» **What you need to do**: Go through the records below and report each line with "uuid" in it.

» **Records from a data source**:
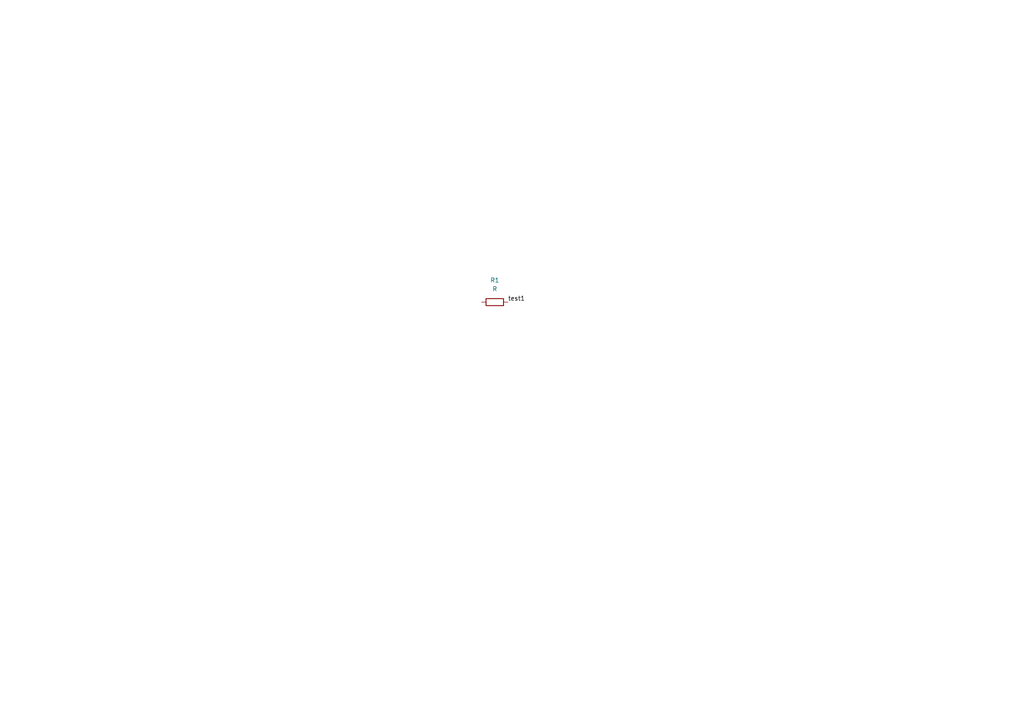
<source format=kicad_sch>
(kicad_sch
	(version 20250114)
	(generator "eeschema")
	(generator_version "9.0")
	(uuid "a4bc1d72-36f5-4680-b825-5b774ff79675")
	(paper "A4")
	
	(label "test1"
		(at 147.32 87.63 0)
		(effects
			(font
				(size 1.27 1.27)
			)
			(justify left bottom)
		)
		(uuid "33297618-756c-43dd-9869-f951d7ec4eb7")
	)
	(symbol
		(lib_id "Device:R")
		(at 143.51 87.63 90)
		(unit 1)
		(exclude_from_sim no)
		(in_bom yes)
		(on_board yes)
		(dnp no)
		(fields_autoplaced yes)
		(uuid "00ab3b36-74e7-440f-ad53-cd1879e11260")
		(property "Reference" "R1"
			(at 143.51 81.28 90)
			(effects
				(font
					(size 1.27 1.27)
				)
			)
		)
		(property "Value" "R"
			(at 143.51 83.82 90)
			(effects
				(font
					(size 1.27 1.27)
				)
			)
		)
		(property "Footprint" ""
			(at 143.51 89.408 90)
			(effects
				(font
					(size 1.27 1.27)
				)
				(hide yes)
			)
		)
		(property "Datasheet" "~"
			(at 143.51 87.63 0)
			(effects
				(font
					(size 1.27 1.27)
				)
				(hide yes)
			)
		)
		(property "Description" "Resistor"
			(at 143.51 87.63 0)
			(effects
				(font
					(size 1.27 1.27)
				)
				(hide yes)
			)
		)
		(pin "1"
			(uuid "a03538c5-98f7-4592-9fcf-76336d7c3a49")
		)
		(pin "2"
			(uuid "2d9202bf-b9c1-42b5-b7bc-8c65927c261b")
		)
		(instances
			(project ""
				(path "/4e8a1527-464a-4520-8845-f408be0bbc40/ac047d0e-10b9-4295-a728-b7d033b85a6d"
					(reference "R1")
					(unit 1)
				)
			)
		)
	)
)

</source>
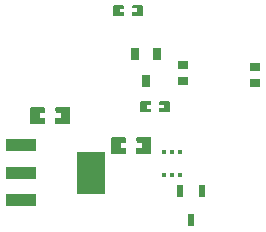
<source format=gtp>
G04 Layer: TopPasteMaskLayer*
G04 EasyEDA v6.5.44, 2024-07-31 14:11:33*
G04 0a0e6e5985404cbc94c0c78cb0e903e1,401f954c81374b6587e5d63e119e93f9,10*
G04 Gerber Generator version 0.2*
G04 Scale: 100 percent, Rotated: No, Reflected: No *
G04 Dimensions in inches *
G04 leading zeros omitted , absolute positions ,3 integer and 6 decimal *
%FSLAX36Y36*%
%MOIN*%

%AMMACRO1*21,1,$1,$2,0,0,$3*%
%ADD10R,0.0143X0.0167*%
%ADD11R,0.0984X0.0433*%
%ADD12MACRO1,0.1417X0.0921X90.0000*%
%ADD13R,0.0315X0.0394*%
%ADD14R,0.0236X0.0421*%
%ADD15R,0.0354X0.0315*%

%LPD*%
G36*
X645220Y868060D02*
G01*
X643240Y866080D01*
X643240Y857120D01*
X657820Y857120D01*
X657820Y844120D01*
X643240Y844120D01*
X643240Y834599D01*
X645220Y832620D01*
X676700Y832620D01*
X678680Y834599D01*
X678680Y866080D01*
X676700Y868060D01*
G37*
G36*
X582620Y868060D02*
G01*
X580640Y866080D01*
X580640Y834599D01*
X582620Y832620D01*
X614100Y832620D01*
X616080Y834599D01*
X616080Y843560D01*
X601520Y843560D01*
X601520Y856560D01*
X616080Y856560D01*
X616080Y866080D01*
X614100Y868060D01*
G37*
G36*
X389680Y527160D02*
G01*
X387720Y525200D01*
X387920Y508660D01*
X405240Y508660D01*
X405240Y490940D01*
X387520Y490940D01*
X387720Y474799D01*
X389680Y472840D01*
X434960Y472840D01*
X436940Y474799D01*
X436940Y525200D01*
X434960Y527160D01*
G37*
G36*
X305040Y527160D02*
G01*
X303080Y525200D01*
X303080Y474799D01*
X305040Y472840D01*
X350319Y472840D01*
X352280Y474799D01*
X352080Y490940D01*
X334760Y490940D01*
X334760Y508660D01*
X352280Y508660D01*
X352280Y525200D01*
X350319Y527160D01*
G37*
G36*
X659680Y427160D02*
G01*
X657720Y425200D01*
X657920Y408660D01*
X675240Y408660D01*
X675240Y390940D01*
X657520Y390940D01*
X657720Y374799D01*
X659680Y372840D01*
X704960Y372840D01*
X706940Y374799D01*
X706940Y425200D01*
X704960Y427160D01*
G37*
G36*
X575040Y427160D02*
G01*
X573080Y425200D01*
X573080Y374799D01*
X575040Y372840D01*
X620320Y372840D01*
X622280Y374799D01*
X622080Y390940D01*
X604760Y390940D01*
X604760Y408660D01*
X622280Y408660D01*
X622280Y425200D01*
X620320Y427160D01*
G37*
G36*
X672960Y547720D02*
G01*
X670980Y545740D01*
X670980Y514260D01*
X672960Y512280D01*
X704440Y512280D01*
X706420Y514260D01*
X706420Y523220D01*
X691860Y523220D01*
X691860Y536220D01*
X706420Y536220D01*
X706420Y545740D01*
X704440Y547720D01*
G37*
G36*
X735560Y547720D02*
G01*
X733580Y545740D01*
X733580Y536780D01*
X748160Y536780D01*
X748160Y523780D01*
X733580Y523780D01*
X733580Y514260D01*
X735560Y512280D01*
X767039Y512280D01*
X769020Y514260D01*
X769020Y545740D01*
X767039Y547720D01*
G37*
D10*
G01*
X750980Y302320D03*
G01*
X776570Y302320D03*
G01*
X802159Y302320D03*
G01*
X802159Y380080D03*
G01*
X776570Y380080D03*
G01*
X750980Y380080D03*
D11*
G01*
X273110Y400550D03*
G01*
X273110Y310000D03*
G01*
X273110Y219450D03*
D12*
G01*
X506967Y310000D03*
D13*
G01*
X652550Y705270D03*
G01*
X689950Y614720D03*
G01*
X727360Y705270D03*
D14*
G01*
X877410Y248619D03*
G01*
X802610Y248619D03*
G01*
X840010Y151380D03*
D15*
G01*
X814000Y668990D03*
G01*
X814000Y613870D03*
G01*
X1052370Y663080D03*
G01*
X1052370Y607960D03*
M02*

</source>
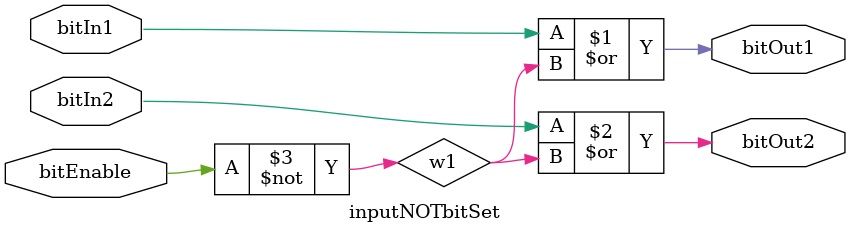
<source format=v>
module inputNOTbitSet(bitEnable, bitIn1, bitIn2, bitOut1, bitOut2);
//inputs
input bitEnable;
input bitIn1;
input bitIn2;
//outputs
output bitOut1;
output bitOut2;

//auxiliares

wire w1;

//logica combinacional del modulo
not(w1, bitEnable);
or(bitOut1, bitIn1, w1);
or(bitOut2, bitIn2, w1);


endmodule
</source>
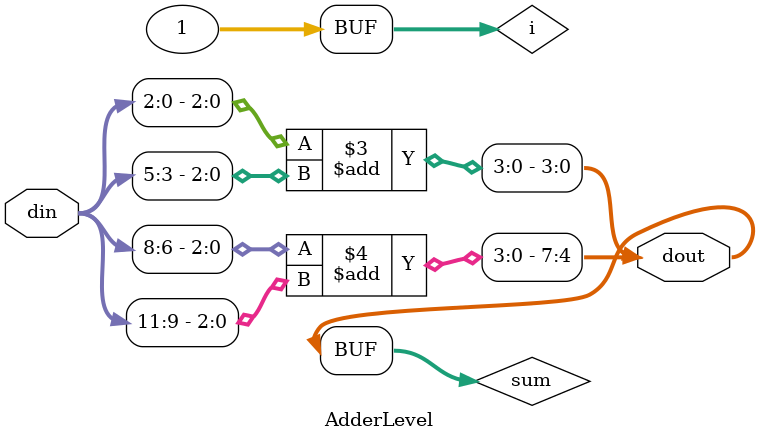
<source format=v>


`timescale 1ns / 1ps

module AdderLevel #(
    parameter integer ADDEND_WIDTH = 3,
    parameter integer SUM_WIDTH = ADDEND_WIDTH + 1,
    parameter integer NUM_INPUTS  = 4,
    parameter integer NUM_OUTPUTS = (NUM_INPUTS + 1) / 2,
    parameter integer DIN_WIDTH  = NUM_INPUTS * ADDEND_WIDTH,
    parameter integer DOUT_WIDTH = NUM_OUTPUTS * SUM_WIDTH
) (
    input  wire [DIN_WIDTH-1:0]  din,
    output wire [DOUT_WIDTH-1:0] dout
);
    // 输入断言
    initial begin
        if (NUM_INPUTS < 2) begin
            $fatal("AdderLevel: NUM_INPUTS must be >= 2");
        end
    end
    // 逐位相加
    integer i;
    reg [DOUT_WIDTH-1:0] sum;
    always @(*) begin
        for (i = 0; i < NUM_OUTPUTS - 1; i = i + 1) begin
            sum[i*SUM_WIDTH +: SUM_WIDTH] = din[(2*i)*ADDEND_WIDTH +: ADDEND_WIDTH] +
                                             din[(2*i+1)*ADDEND_WIDTH +: ADDEND_WIDTH];
        end
        // 处理奇数个输入的情况
        if (NUM_INPUTS % 2 == 1) begin
            sum[(NUM_OUTPUTS-1)*SUM_WIDTH +: SUM_WIDTH] = din[(NUM_INPUTS-1)*ADDEND_WIDTH +: ADDEND_WIDTH];
        end else begin
            sum[(NUM_OUTPUTS-1)*SUM_WIDTH +: SUM_WIDTH] = din[(2*(NUM_OUTPUTS-1))*ADDEND_WIDTH +: ADDEND_WIDTH] +
                                             din[(2*(NUM_OUTPUTS-1)+1)*ADDEND_WIDTH +: ADDEND_WIDTH];
        end
    end
    assign dout = sum;
endmodule
</source>
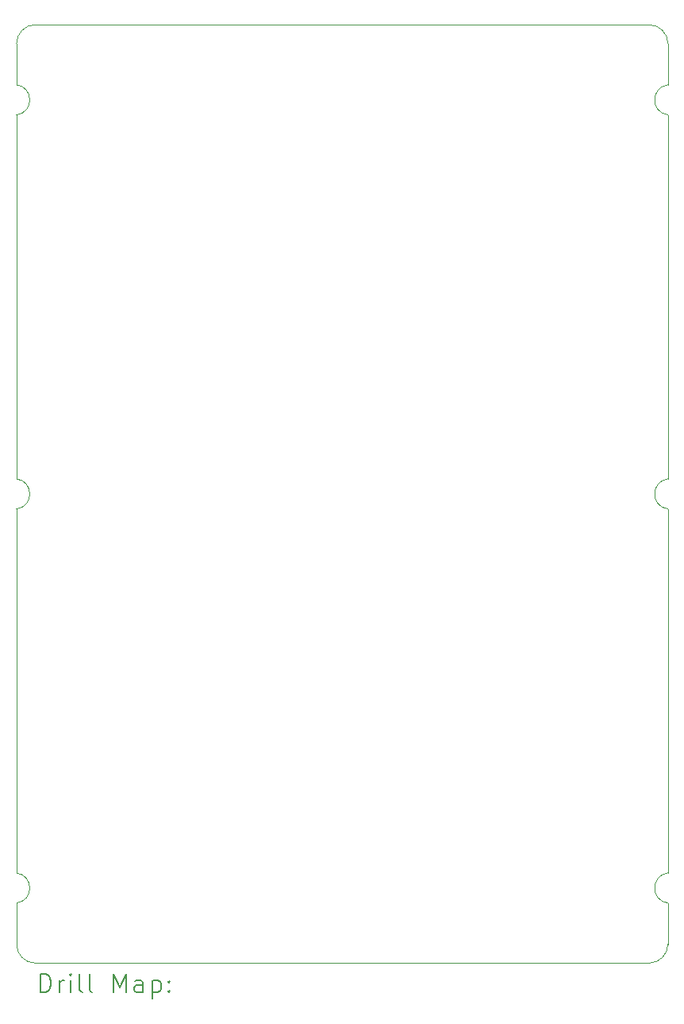
<source format=gbr>
%TF.GenerationSoftware,KiCad,Pcbnew,(6.0.9)*%
%TF.CreationDate,2023-11-09T13:38:23+05:30*%
%TF.ProjectId,Modular-I2C-4PxRJ45-Relay-Driver,4d6f6475-6c61-4722-9d49-32432d345078,2*%
%TF.SameCoordinates,Original*%
%TF.FileFunction,Drillmap*%
%TF.FilePolarity,Positive*%
%FSLAX45Y45*%
G04 Gerber Fmt 4.5, Leading zero omitted, Abs format (unit mm)*
G04 Created by KiCad (PCBNEW (6.0.9)) date 2023-11-09 13:38:23*
%MOMM*%
%LPD*%
G01*
G04 APERTURE LIST*
%ADD10C,0.050000*%
%ADD11C,0.200000*%
G04 APERTURE END LIST*
D10*
X18439600Y-7168200D02*
X18439600Y-11048200D01*
X18439600Y-11368200D02*
X18439600Y-11808200D01*
X18239600Y-12008200D02*
X11689600Y-12008200D01*
X11689600Y-2008200D02*
G75*
G03*
X11489600Y-2208200I0J-200000D01*
G01*
X18239600Y-12008200D02*
G75*
G03*
X18439600Y-11808200I0J200000D01*
G01*
X11689600Y-2008200D02*
X18239600Y-2008200D01*
X11489600Y-2968200D02*
G75*
G03*
X11489600Y-2648200I-20070J160000D01*
G01*
X18439600Y-2648200D02*
G75*
G03*
X18439600Y-2968200I20070J-160000D01*
G01*
X18439600Y-6848200D02*
G75*
G03*
X18439600Y-7168200I20070J-160000D01*
G01*
X18439600Y-2208200D02*
X18439600Y-2648200D01*
X11489600Y-11808200D02*
X11489600Y-11368200D01*
X11489600Y-11368200D02*
G75*
G03*
X11489600Y-11048200I-20070J160000D01*
G01*
X11489600Y-2208200D02*
X11489600Y-2648200D01*
X11489600Y-2968200D02*
X11489600Y-6848200D01*
X18439600Y-11048200D02*
G75*
G03*
X18439600Y-11368200I20070J-160000D01*
G01*
X18439600Y-6848200D02*
X18439600Y-2968200D01*
X11489600Y-7168200D02*
G75*
G03*
X11489600Y-6848200I-20070J160000D01*
G01*
X18439600Y-2208200D02*
G75*
G03*
X18239600Y-2008200I-200000J0D01*
G01*
X11489600Y-11808200D02*
G75*
G03*
X11689600Y-12008200I200000J0D01*
G01*
X11489600Y-7168200D02*
X11489600Y-11048200D01*
D11*
X11744719Y-12321176D02*
X11744719Y-12121176D01*
X11792338Y-12121176D01*
X11820909Y-12130700D01*
X11839957Y-12149748D01*
X11849481Y-12168795D01*
X11859005Y-12206890D01*
X11859005Y-12235462D01*
X11849481Y-12273557D01*
X11839957Y-12292605D01*
X11820909Y-12311652D01*
X11792338Y-12321176D01*
X11744719Y-12321176D01*
X11944719Y-12321176D02*
X11944719Y-12187843D01*
X11944719Y-12225938D02*
X11954243Y-12206890D01*
X11963767Y-12197367D01*
X11982814Y-12187843D01*
X12001862Y-12187843D01*
X12068528Y-12321176D02*
X12068528Y-12187843D01*
X12068528Y-12121176D02*
X12059005Y-12130700D01*
X12068528Y-12140224D01*
X12078052Y-12130700D01*
X12068528Y-12121176D01*
X12068528Y-12140224D01*
X12192338Y-12321176D02*
X12173290Y-12311652D01*
X12163767Y-12292605D01*
X12163767Y-12121176D01*
X12297100Y-12321176D02*
X12278052Y-12311652D01*
X12268528Y-12292605D01*
X12268528Y-12121176D01*
X12525671Y-12321176D02*
X12525671Y-12121176D01*
X12592338Y-12264033D01*
X12659005Y-12121176D01*
X12659005Y-12321176D01*
X12839957Y-12321176D02*
X12839957Y-12216414D01*
X12830433Y-12197367D01*
X12811386Y-12187843D01*
X12773290Y-12187843D01*
X12754243Y-12197367D01*
X12839957Y-12311652D02*
X12820909Y-12321176D01*
X12773290Y-12321176D01*
X12754243Y-12311652D01*
X12744719Y-12292605D01*
X12744719Y-12273557D01*
X12754243Y-12254509D01*
X12773290Y-12244986D01*
X12820909Y-12244986D01*
X12839957Y-12235462D01*
X12935195Y-12187843D02*
X12935195Y-12387843D01*
X12935195Y-12197367D02*
X12954243Y-12187843D01*
X12992338Y-12187843D01*
X13011386Y-12197367D01*
X13020909Y-12206890D01*
X13030433Y-12225938D01*
X13030433Y-12283081D01*
X13020909Y-12302128D01*
X13011386Y-12311652D01*
X12992338Y-12321176D01*
X12954243Y-12321176D01*
X12935195Y-12311652D01*
X13116148Y-12302128D02*
X13125671Y-12311652D01*
X13116148Y-12321176D01*
X13106624Y-12311652D01*
X13116148Y-12302128D01*
X13116148Y-12321176D01*
X13116148Y-12197367D02*
X13125671Y-12206890D01*
X13116148Y-12216414D01*
X13106624Y-12206890D01*
X13116148Y-12197367D01*
X13116148Y-12216414D01*
M02*

</source>
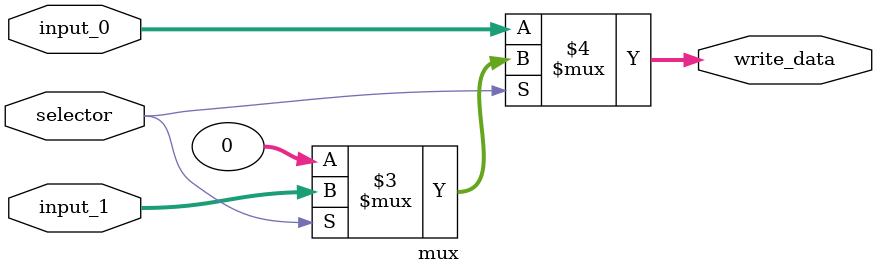
<source format=v>


module mux3inputs(input_1,input_2,input_3,selector,WriteData);

input wire[31:0] input_1,input_2,input_3;
input wire[1:0] selector;
output reg[31:0] WriteData;

always @(selector, input_1,input_2,input_3) begin
			case(selector)
				0 :  WriteData<= input_1;
				1 :  WriteData<= input_2;
				2 :  WriteData<= input_3;
				3 :  WriteData<= 0;
			endcase
	end

endmodule

module mux2inputs(input_1,input_2,selector,WriteData);

input wire[31:0] input_1,input_2;
input wire selector;
output reg[31:0] WriteData;

always @(selector, input_1,input_2) begin
			case(selector)
				0 :  WriteData<= input_1;
				1 :  WriteData<= input_2;
			endcase
	end

endmodule


module mux12bit(input_1,input_2,selector,WriteData);

input wire[11:0] input_1,input_2;
input wire selector;
output reg[11:0] WriteData;

always @(selector, input_1,input_2) begin
			case(selector)
				0 :  WriteData<= input_1;
				1 :  WriteData<= input_2;
			endcase
	end

endmodule

module mux5bit(input wire[4:0] input_1,input wire[4:0] input_2,input wire selector,output reg[4:0] write_data);
always @(selector or input_1 or input_2)
begin
case(selector )
0: write_data<=input_1;
1: write_data<=input_2;
endcase
end
endmodule

module mux32bit(input wire[31:0] input_1,input wire[31:0] input_2,input wire selector,output reg[31:0] write_data);
always @(selector)
begin
case(selector)
0: write_data<=input_1;
1: write_data<=input_2;
endcase
end
endmodule






//MUX
module MUX (Result,wd,MUXCtrl,WriteData);
	input[31:0] Result,wd;
	input MUXCtrl;

	output reg [31:0] WriteData;

	always @(MUXCtrl, Result, wd) begin
			case(MUXCtrl)
				0 :  WriteData<=wd;
				1 :  WriteData<= Result;
			endcase
	end

endmodule

module mux(input wire[31:0] input_0,input wire[31:0] input_1,input wire selector,output wire[31:0] write_data);

assign write_data=(selector==0)? input_0:
		  (selector==1)?input_1:0;

endmodule 
</source>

» **Your response**:
	(uuid "a4bc1d72-36f5-4680-b825-5b774ff79675")
		(uuid "33297618-756c-43dd-9869-f951d7ec4eb7")
		(uuid "00ab3b36-74e7-440f-ad53-cd1879e11260")
			(uuid "a03538c5-98f7-4592-9fcf-76336d7c3a49")
			(uuid "2d9202bf-b9c1-42b5-b7bc-8c65927c261b")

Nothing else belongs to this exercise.